Using the introduction on the Itô stochastic differential equation, list every property that the stated conditions guarantee for the solution of Eq. (1).

Quoted passage Block Start

Introduction

The purpose of this article is to put forward some analytical and numerical solutions to solve the Itô stochastic differential equation (SDE):

$$\begin{aligned} {\left\{ \begin{array}{ll}\hbox {d}X(t)=\mathcal{A}(X(t),t)\hbox {d}t+\mathcal {B}(X(t),t)\hbox {d}W_{t},\\ X(0)=X_0,\end{array}\right. } \end{aligned}$$
(1)

where \(W(t)\) is a Wiener process and triple \((\Omega , \mathcal {F} , \mathbb {P})\) is a probability space under some conditions and special relations between drift and volatility.

Both the drift vector \(\mathcal {A} : \mathbb {R}\times [0,T]\longrightarrow \mathbb {R}\) and the diffusion matrix \(a:= \mathcal {B}\mathcal {B}^{T} : \mathbb {R}\times [0,T]\longrightarrow \mathbb {R}\) are considered Borel measurable and locally bounded functions. It is assumed that \(X_{0}\) is a non-random vector. As usual, \(\mathcal {A}\) and \(\mathcal {B}\) are globally Lipschitz in \(\mathbb {R}\) that is:

$$\begin{aligned} |\mathcal {A}(X,t)-\mathcal {A}(Y,t)|+|\mathcal {B}(X,t)-\mathcal {B}(Y,t)|\le D|X-Y|,\quad X,Y\in \mathbb {R}\quad \hbox {and}\quad t\in [0,T], \end{aligned}$$

and result in the linear growth condition:

$$\begin{aligned} |\mathcal {A}(X,t)|+|\mathcal {B}(X,t)|\le C(1+|X|). \end{aligned}$$

These conditions guarantee (see [1, 2]) the Eq. (1) has a unique \(t\)-continuous solution adapted to the filtration \({{\mathcal {F}}_{t}}{t\ge 0}\) generated by \(W(t)\) and

$$\begin{aligned} E\left[ \int _{0}^{T}|X(s)|^2\,\hbox {d}s\right] <\infty . \end{aligned}$$
(2)

Quoted passage Block End
Data Block Start

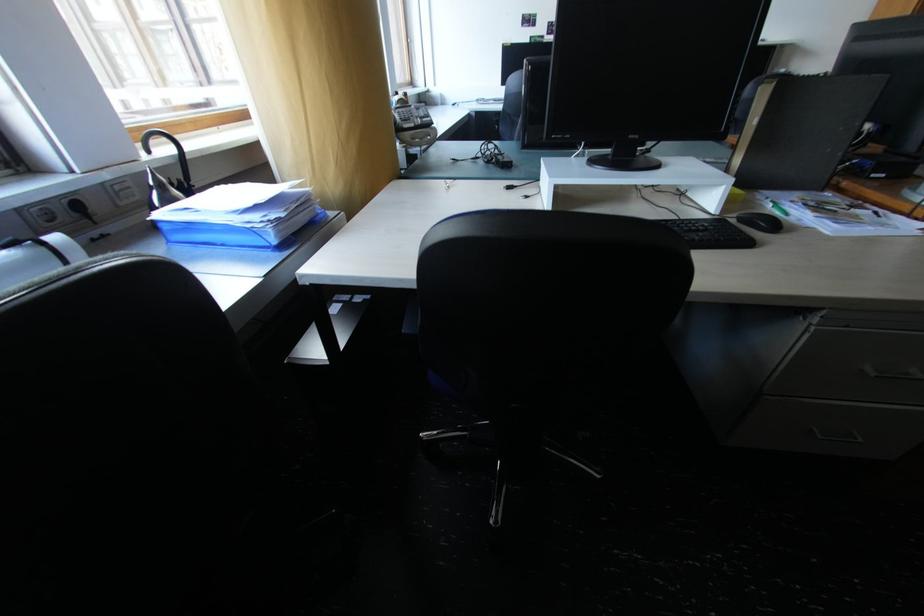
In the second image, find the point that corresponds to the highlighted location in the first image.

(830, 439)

Data Block End
Data Block Start

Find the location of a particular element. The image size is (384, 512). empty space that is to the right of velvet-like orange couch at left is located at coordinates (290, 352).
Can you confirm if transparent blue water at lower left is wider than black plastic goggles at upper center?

Data Block End
Data Block Start

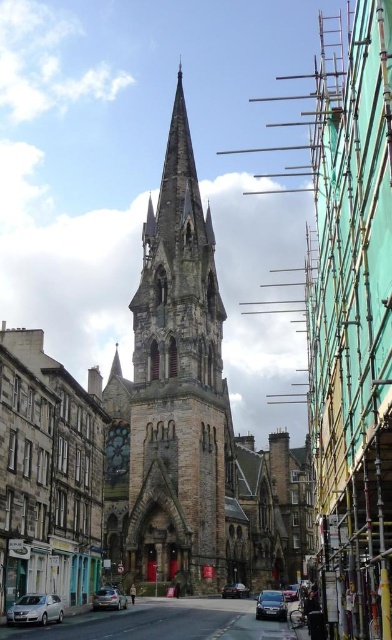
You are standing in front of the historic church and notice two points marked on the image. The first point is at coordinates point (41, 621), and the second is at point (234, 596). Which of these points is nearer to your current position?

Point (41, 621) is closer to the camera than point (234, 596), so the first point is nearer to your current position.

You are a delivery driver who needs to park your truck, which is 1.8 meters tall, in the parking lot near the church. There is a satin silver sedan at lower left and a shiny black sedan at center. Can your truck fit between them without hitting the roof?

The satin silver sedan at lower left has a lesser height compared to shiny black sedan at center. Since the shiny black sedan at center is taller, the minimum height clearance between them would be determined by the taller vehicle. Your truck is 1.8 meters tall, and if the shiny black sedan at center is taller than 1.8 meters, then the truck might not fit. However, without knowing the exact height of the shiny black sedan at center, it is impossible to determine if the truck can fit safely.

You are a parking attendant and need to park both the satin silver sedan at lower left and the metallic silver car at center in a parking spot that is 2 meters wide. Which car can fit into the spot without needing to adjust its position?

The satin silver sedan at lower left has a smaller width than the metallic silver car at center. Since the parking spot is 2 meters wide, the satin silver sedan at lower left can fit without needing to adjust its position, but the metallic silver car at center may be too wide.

Data Block End

__Answer section__
- It is unique.
- It is t-continuous.
- It is adapted to the filtration generated by W(t).
- The expected value of the integral of |X(s)|² from 0 to T is finite.